@gollum,
Here's some interesting info about female jurors in Massachusetts
Quote: Women Jurors
Women did not become eligible for jury service in Massachusetts until 1950. In 1920, soon after the Nineteenth amendment to the United States Constitution enfranchised women, the Massachusetts House of Representatives asked the Supreme Judicial Court for an advisory opinion regarding whether that amendment required women to be eligible to serve as jurors. The Court responded that women would be eligible for jury service only if the legislature enacted a new law that specifically provided for women jurors.
Following lengthy legislative and political battles, Massachusetts enacted in 1949 a bill making women eligible for jury service. However, this law permitted a woman to choose to have her name omitted from the jury list and to be excused from rape and child abuse cases if she would likely be "embarrassed" by hearing the testimony or discussing it in the jury room. When this limited-eligibility law went into effect in 1950, Massachusetts was the 39th state to permit women to be seated on a jury.
In 1975, the United States Supreme Court ruled that excluding women from the jury pool violated a person's right to a fair trial by a representative segment of the community. In 1979, the Supreme Judicial Court ruled that particular traits, including race and gender, could not be used to strike potential jurors. This landmark decision, Commonwealth v. Soares, is considered to mark the end of permissible gender bias in the selection of jurors in Massachusetts.
http://www.mass.gov/courts/sjc/jury-system-e.html
So, it was not until 1975 in Taylor v. Louisiana, when the U.S. Supreme Court overturned the 1880 Strauder decision by ruling that states could not exclude women from jury duty based on sex alone, that women were allowed to serve on juries in all states.

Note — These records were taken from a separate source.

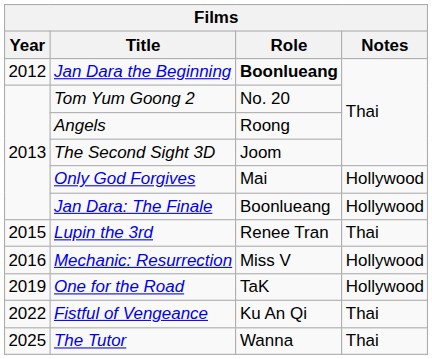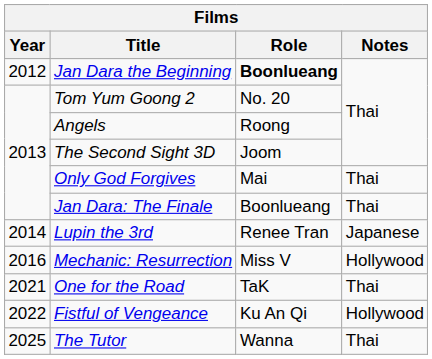Only God Forgives | Notes: Hollywood -> Thai
Jan Dara: The Finale | Notes: Hollywood -> Thai
Lupin the 3rd | Year: 2015 -> 2014
Lupin the 3rd | Notes: Thai -> Japanese
One for the Road | Year: 2019 -> 2021
One for the Road | Notes: Hollywood -> Thai
Fistful of Vengeance | Notes: Thai -> Hollywood
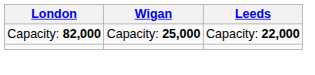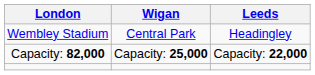+ row: Wembley Stadium | Central Park | Headingley
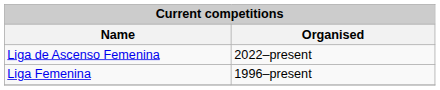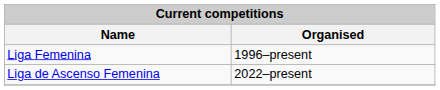rows swapped: Liga Femenina <-> Liga de Ascenso Femenina
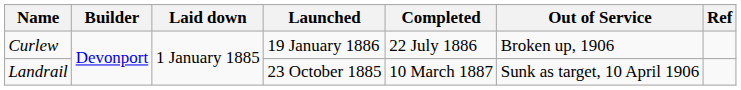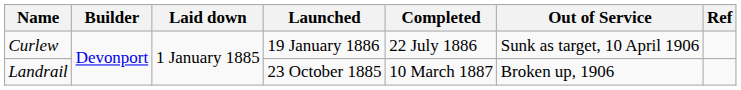Curlew | Out of Service: Broken up, 1906 -> Sunk as target, 10 April 1906
Landrail | Out of Service: Sunk as target, 10 April 1906 -> Broken up, 1906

So, your assumption about what went on in the mid-50's is probably correct. Some states might have allowed women to serve on juries, but not other states. But, by making the jurors in Twelve Angry Men all male, the playwright, Reginald Rose, had a jury composition which would seem familiar to all viewers in the audience, including those who lived in states which did not permit women to serve on the jury.
The play Twelve Angry Men is set in a jury room in a court in New York City, and Rose based it on his own experience as a juror in NYC on a manslaughter trial. Women were allowed to serve as jurors in New York at the time the play is set, but, as you already noted, they were often granted exemptions not given to men, so the number of women actually serving on juries might have been low.
The playwright choose to have an all male jury for his dramatic purposes. He could have accurately included women on his fictional jury of that time, but he chose not to.
Thanks for raising the question. It made me think about something I never really questioned before, like why that jury in Twelve Angry Men was all male. I simply assumed it was only for dramatic effect, to eliminate gender issues from the conflicts among the jurors. But, I do think you are right, it also reflected a common jury composition during the early 1950's.